● **Task prompt**: Only an exact repetition is needed: the lines from the start of the listing below through the line that contains "Sanctuary waar huidgezondheid, welzijn", pictures omitted.

═════ Given data

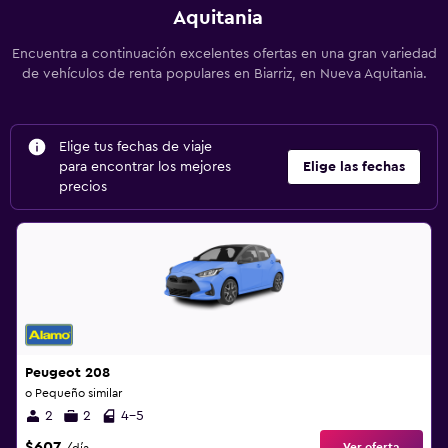
Aquitania
Encuentra a continuación excelentes ofertas en una gran variedad
de vehículos de renta populares en Biarriz, en Nueva Aquitania.
Elige tus fechas de viaje
para encontrar los mejores
Elige las fechas
precios
Peugeot 208
o Pequeño similar
2
2
4-5
$607
Ver oferta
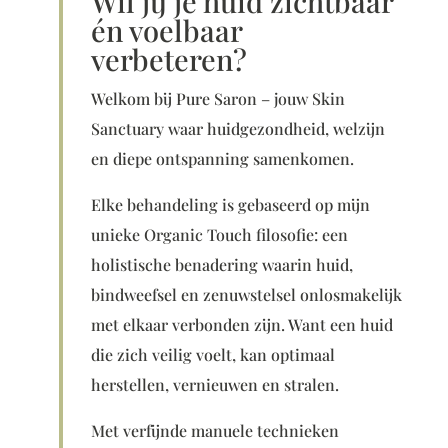
Wil jij je huid zichtbaar
én voelbaar
verbeteren?
Welkom bij Pure Saron – jouw Skin
Sanctuary waar huidgezondheid, welzijn
en diepe ontspanning samenkomen.
Elke behandeling is gebaseerd op mijn
unieke Organic Touch filosofie: een
holistische benadering waarin huid,
bindweefsel en zenuwstelsel onlosmakelijk
met elkaar verbonden zijn. Want een huid
die zich veilig voelt, kan optimaal
herstellen, vernieuwen en stralen.
Met verfijnde manuele technieken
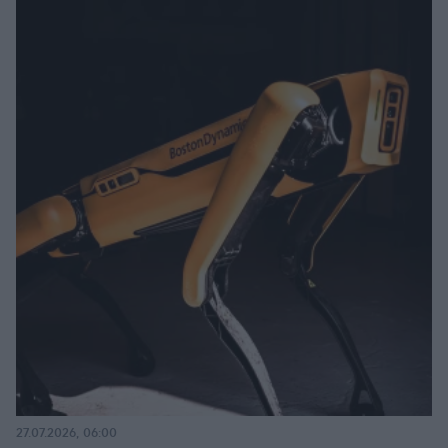
27.07.2026, 06:00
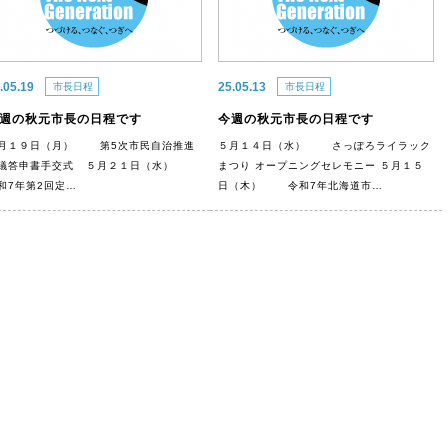
.05.19
25.05.13
市長日程
市長日程
週の秋元市長の日程です
今週の秋元市長の日程です
月１９日（月） 第5次市民自治推進
５月１４日（水） さっぽろライラック
議答申書手交式 ５月２１日（水）
まつり オープニングセレモニー ５月１５
和7年第2回定…
日（木） 令和7年北海道市…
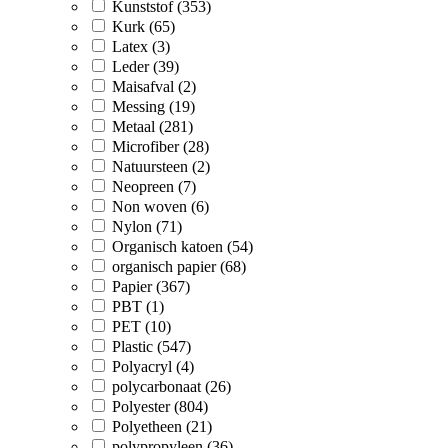
Kunststof (353)
Kurk (65)
Latex (3)
Leder (39)
Maisafval (2)
Messing (19)
Metaal (281)
Microfiber (28)
Natuursteen (2)
Neopreen (7)
Non woven (6)
Nylon (71)
Organisch katoen (54)
organisch papier (68)
Papier (367)
PBT (1)
PET (10)
Plastic (547)
Polyacryl (4)
polycarbonaat (26)
Polyester (804)
Polyetheen (21)
polypropyleen (36)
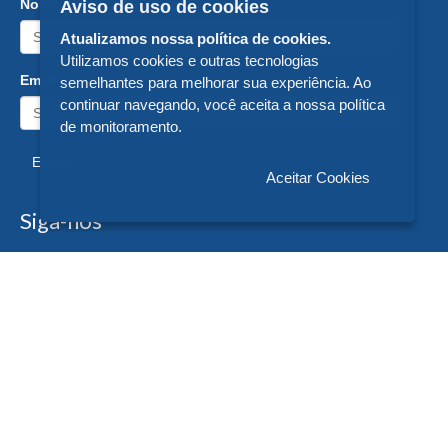
Nome:
Aviso de uso de cookies
Atualizamos nossa política de cookies.
Utilizamos cookies e outras tecnologias
Email:
semelhantes para melhorar sua experiência. Ao
continuar navegando, você aceita a nossa política
de monitoramento.
Enviar
Aceitar Cookies
Siga-nos
Formas de Pagamento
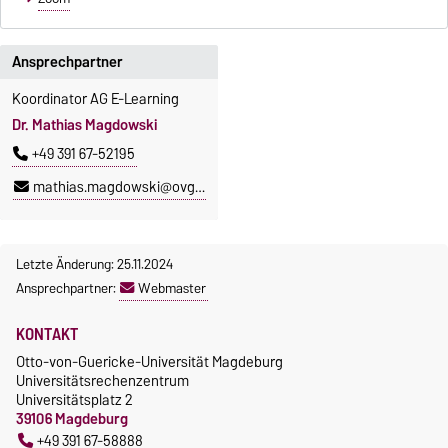
Ansprechpartner
Koordinator AG E-Learning
Dr. Mathias Magdowski
+49 391 67-52195
mathias.magdowski@ovgu.de
Letzte Änderung: 25.11.2024
Ansprechpartner:
Webmaster
KONTAKT
Otto-von-Guericke-Universität Magdeburg
Universitätsrechenzentrum
Universitätsplatz 2
39106 Magdeburg
+49 391 67-58888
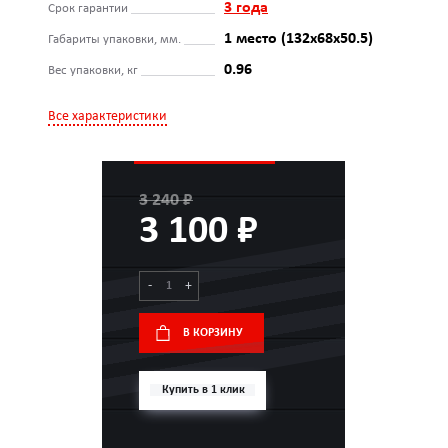
3 года
Срок гарантии
1 место (132x68x50.5)
Габариты упаковки, мм.
0.96
Вес упаковки, кг
Все характеристики
3 240 ₽
3 100 ₽
-
+
В КОРЗИНУ
Купить в 1 клик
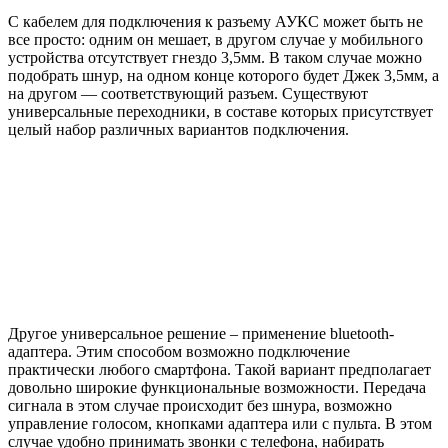
С кабелем для подключения к разъему АУКС может быть не
все просто: одним он мешает, в другом случае у мобильного
устройства отсутствует гнездо 3,5мм. В таком случае можно
подобрать шнур, на одном конце которого будет Джек 3,5мм, а
на другом — соответствующий разъем. Существуют
универсальные переходники, в составе которых присутствует
целый набор различных вариантов подключения.
Другое универсальное решение – применение bluetooth-
адаптера. Этим способом возможно подключение
практически любого смартфона. Такой вариант предполагает
довольно широкие функциональные возможности. Передача
сигнала в этом случае происходит без шнура, возможно
управление голосом, кнопками адаптера или с пульта. В этом
случае удобно принимать звонки с телефона, набирать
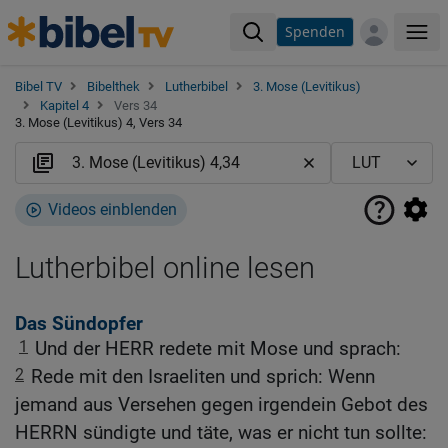
Spenden
Me
Bibel TV
Bibelthek
Lutherbibel
3. Mose (Levitikus)
Kapitel 4
Vers 34
3. Mose (Levitikus) 4, Vers 34
Videos einblenden
Lutherbibel online lesen
Das Sündopfer
1
Und der HERR redete mit Mose und sprach:
2
Rede mit den Israeliten und sprich: Wenn
jemand aus Versehen gegen irgendein Gebot des
HERRN sündigte und täte, was er nicht tun sollte:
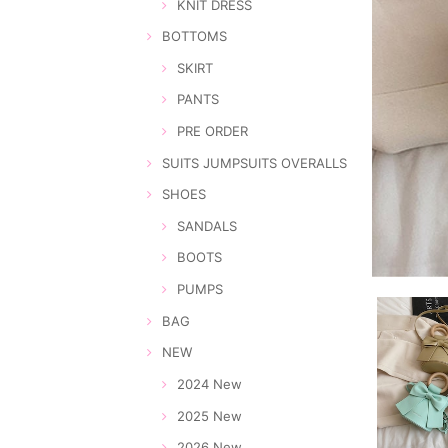
KNIT DRESS
BOTTOMS
SKIRT
PANTS
PRE ORDER
SUITS JUMPSUITS OVERALLS
SHOES
SANDALS
BOOTS
PUMPS
BAG
NEW
2024 New
2025 New
2026 New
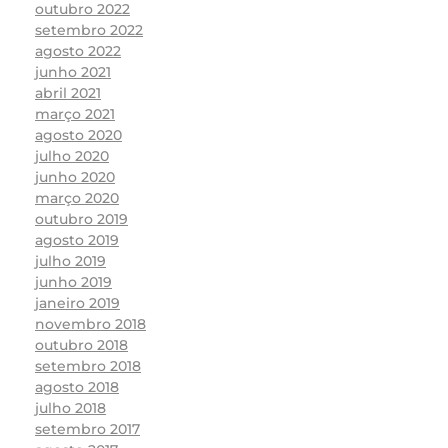
outubro 2022
setembro 2022
agosto 2022
junho 2021
abril 2021
março 2021
agosto 2020
julho 2020
junho 2020
março 2020
outubro 2019
agosto 2019
julho 2019
junho 2019
janeiro 2019
novembro 2018
outubro 2018
setembro 2018
agosto 2018
julho 2018
setembro 2017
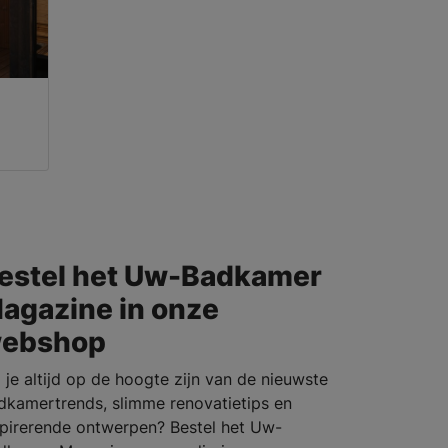
estel het Uw-Badkamer
agazine in onze
ebshop
l je altijd op de hoogte zijn van de nieuwste
dkamertrends, slimme renovatietips en
spirerende ontwerpen? Bestel het Uw-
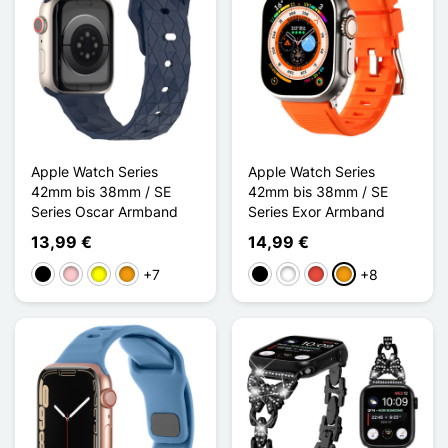
Apple Watch Series
Apple Watch Series
42mm bis 38mm / SE
42mm bis 38mm / SE
Series Oscar Armband
Series Exor Armband
13,99 €
14,99 €
+7
+8
Schwarz
Pink
Gelb
Orange
Schwarz
Weiß
Rot
Orange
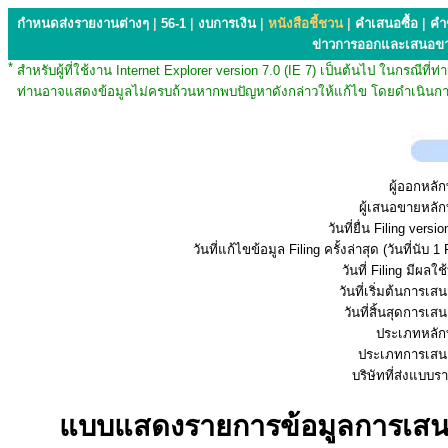
กำหนดส่งรายงานต่างๆ
|
56-1
|
งบการเงิน
|
หนังสือชี้ชวน
|
คำเสนอซื้อ
|
คำ
ข่าวการออกและเสนอข
*
สำหรับผู้ที่ใช้งาน Internet Explorer version 7.0 (IE 7) เป็นต้นไป ในกรณ
ท่านอาจแสดงข้อมูลไม่ครบถ้วนหากพบปัญหาดังกล่าวให้แก้ไข โดยดำเนินการ
ผู้ออกหลัก
ผู้เสนอขายหลัก
วันที่ยื่น Filing vers
วันที่แก้ไขข้อมูล Filing ครั้งล่าสุด (วันที่นับ 1 
วันที่ Filing มีผลใช
วันที่เริ่มต้นการเ
วันที่สิ้นสุดการเ
ประเภทหลักท
ประเภทการเสน
บริษัทที่ส่งแบบ
แบบแสดงรายการข้อมูลการเสนอข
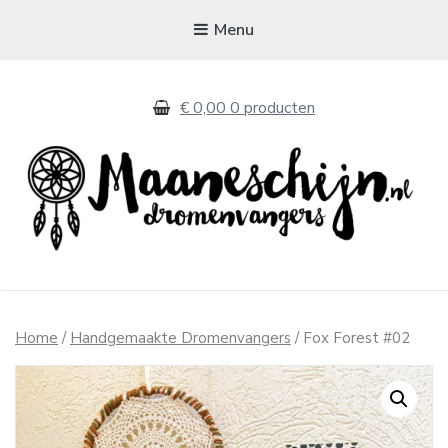
Menu
€ 0,00
0 producten
MAANESCHIJN
Handgemaakte dromenvangers
Home
/
Handgemaakte Dromenvangers
/ Fox Forest #02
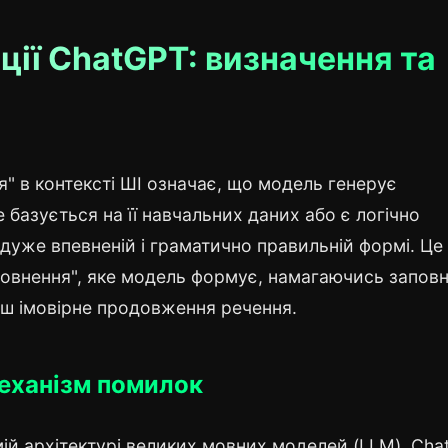
ії ChatGPT: визначення та
" в контексті ШІ означає, що модель генерує
не базується на її навчальних даних або є логічно
дуже впевненій і граматично правильній формі. Це
повнення", яке модель формує, намагаючись запов
ьш імовірне продовження речення.
Механізм помилок
мій архітектурі великих мовних моделей (LLM). Cha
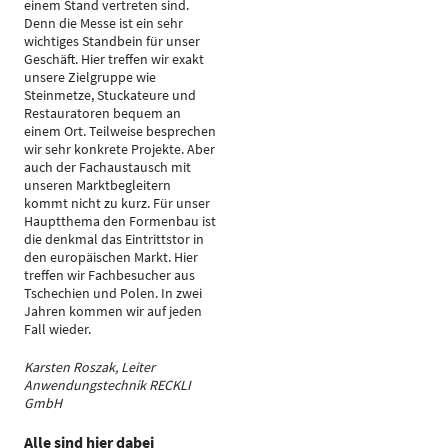
einem Stand vertreten sind.
Denn die Messe ist ein sehr
wichtiges Standbein für unser
Geschäft. Hier treffen wir exakt
unsere Zielgruppe wie
Steinmetze, Stuckateure und
Restauratoren bequem an
einem Ort. Teilweise besprechen
wir sehr konkrete Projekte. Aber
auch der Fachaustausch mit
unseren Marktbegleitern
kommt nicht zu kurz. Für unser
Hauptthema den Formenbau ist
die denkmal das Eintrittstor in
den europäischen Markt. Hier
treffen wir Fachbesucher aus
Tschechien und Polen. In zwei
Jahren kommen wir auf jeden
Fall wieder.
Karsten Roszak, Leiter
Anwendungstechnik RECKLI
GmbH
Alle sind hier dabei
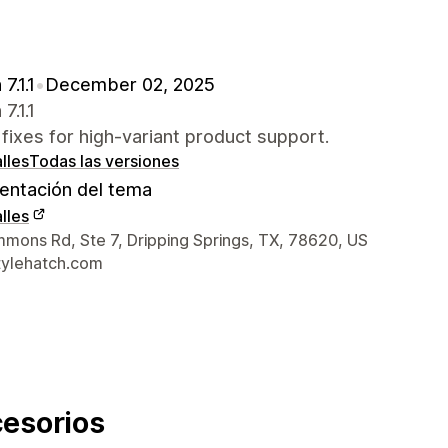
7.1.1
•
December 02, 2025
7.1.1
l fixes for high-variant product support.
lles
Todas las versiones
ntación del tema
lles
 de contacto del diseñador
mons Rd, Ste 7, Dripping Springs, TX, 78620, US
ylehatch.com
cesorios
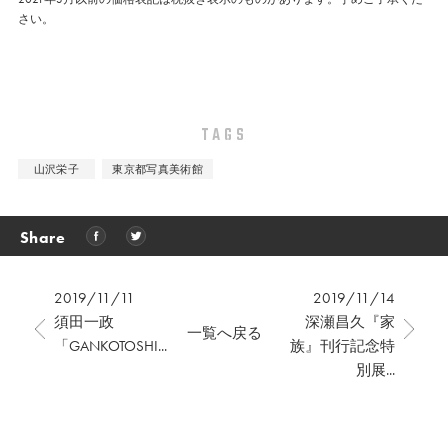
さい。
TAGS
山沢栄子
東京都写真美術館
Share
2019/11/11
2019/11/14
須田一政
深瀬昌久『家
一覧へ戻る
「GANKOTOSHI...
族』刊行記念特
別展...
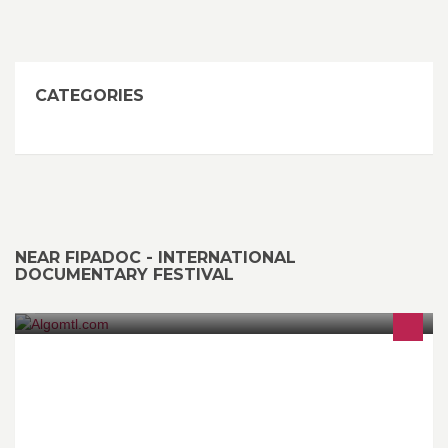
CATEGORIES
NEAR FIPADOC - INTERNATIONAL
DOCUMENTARY FESTIVAL
Algomtl.com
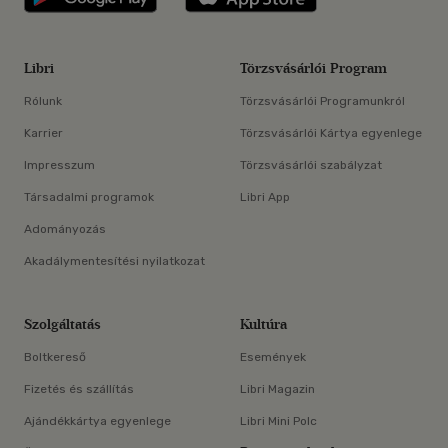
Libri
Törzsvásárlói Program
Rólunk
Törzsvásárlói Programunkról
Karrier
Törzsvásárlói Kártya egyenlege
Impresszum
Törzsvásárlói szabályzat
Társadalmi programok
Libri App
Adományozás
Akadálymentesítési nyilatkozat
Szolgáltatás
Kultúra
Boltkereső
Események
Fizetés és szállítás
Libri Magazin
Ajándékkártya egyenlege
Libri Mini Polc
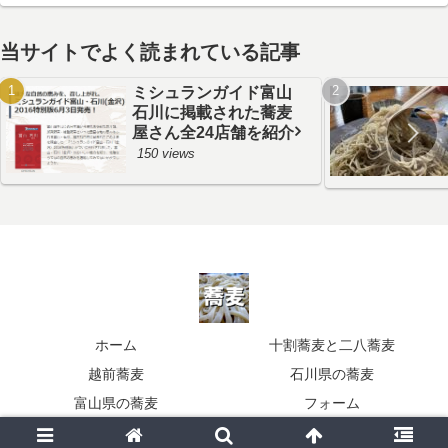
当サイトでよく読まれている記事
ミシュランガイド富山
石川に掲載された蕎麦
屋さん全24店舗を紹介
150 views
ホーム
十割蕎麦と二八蕎麦
越前蕎麦
石川県の蕎麦
富山県の蕎麦
フォーム
© 2011 蕎麦の食べ歩き北陸.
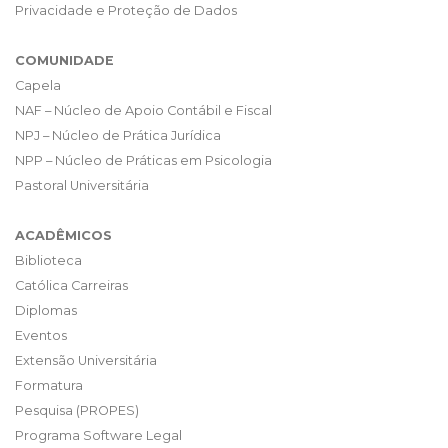
Privacidade e Proteção de Dados
COMUNIDADE
Capela
NAF – Núcleo de Apoio Contábil e Fiscal
NPJ – Núcleo de Prática Jurídica
NPP – Núcleo de Práticas em Psicologia
Pastoral Universitária
ACADÊMICOS
Biblioteca
Católica Carreiras
Diplomas
Eventos
Extensão Universitária
Formatura
Pesquisa (PROPES)
Programa Software Legal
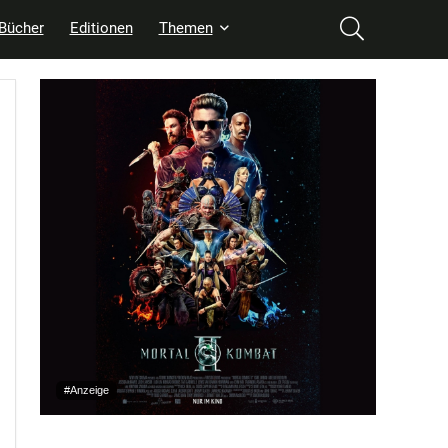
Bücher
Editionen
Themen
#Anzeige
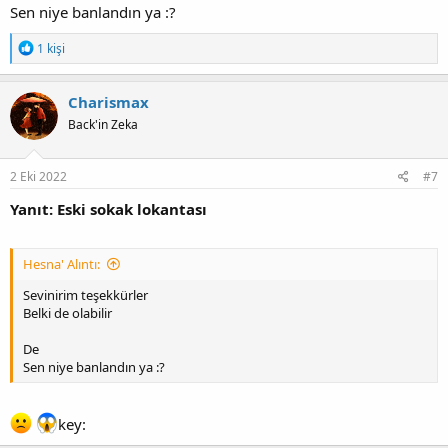
Sen niye banlandın ya :?
T
1 kişi
e
p
k
Charismax
i
Back'in Zeka
l
e
r
:
2 Eki 2022
#7
Yanıt: Eski sokak lokantası
Hesna' Alıntı:
Sevinirim teşekkürler
Belki de olabilir
De
Sen niye banlandın ya :?
key:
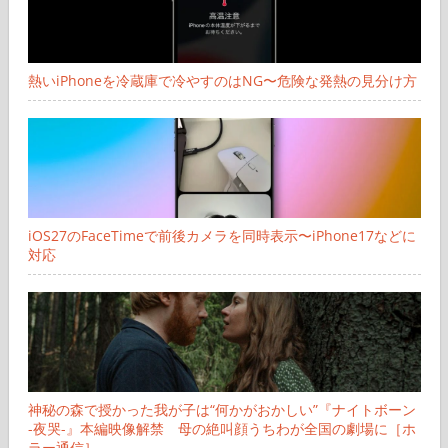
熱いiPhoneを冷蔵庫で冷やすのはNG〜危険な発熱の見分け方
iOS27のFaceTimeで前後カメラを同時表示〜iPhone17などに
対応
神秘の森で授かった我が子は“何かがおかしい”『ナイトボーン
-夜哭-』本編映像解禁 母の絶叫顔うちわが全国の劇場に［ホ
ラー通信］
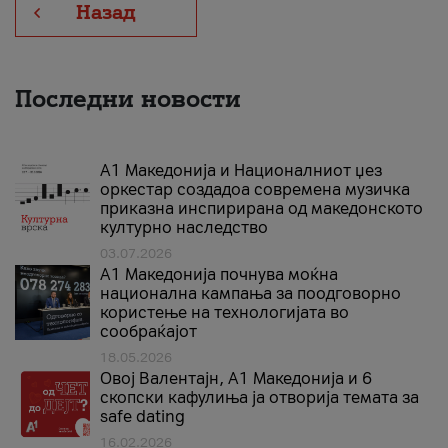
Назад
Последни новости
А1 Македонија и Националниот џез
оркестар создадоа современа музичка
приказна инспирирана од македонското
културно наследство
03.07.2026
A1 Македонија почнува моќна
национална кампања за поодговорно
користење на технологијата во
сообраќајот
18.05.2026
Овој Валентајн, A1 Македонија и 6
скопски кафулиња ја отворија темата за
safe dating
16.02.2026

══════════

● **Final answer**:
Aquitania
Encuentra a continuación excelentes ofertas en una gran variedad
de vehículos de renta populares en Biarriz, en Nueva Aquitania.
Elige tus fechas de viaje
para encontrar los mejores
Elige las fechas
precios
Peugeot 208
o Pequeño similar
2
2
4-5
$607
Ver oferta
Wil jij je huid zichtbaar
én voelbaar
verbeteren?
Welkom bij Pure Saron – jouw Skin
Sanctuary waar huidgezondheid, welzijn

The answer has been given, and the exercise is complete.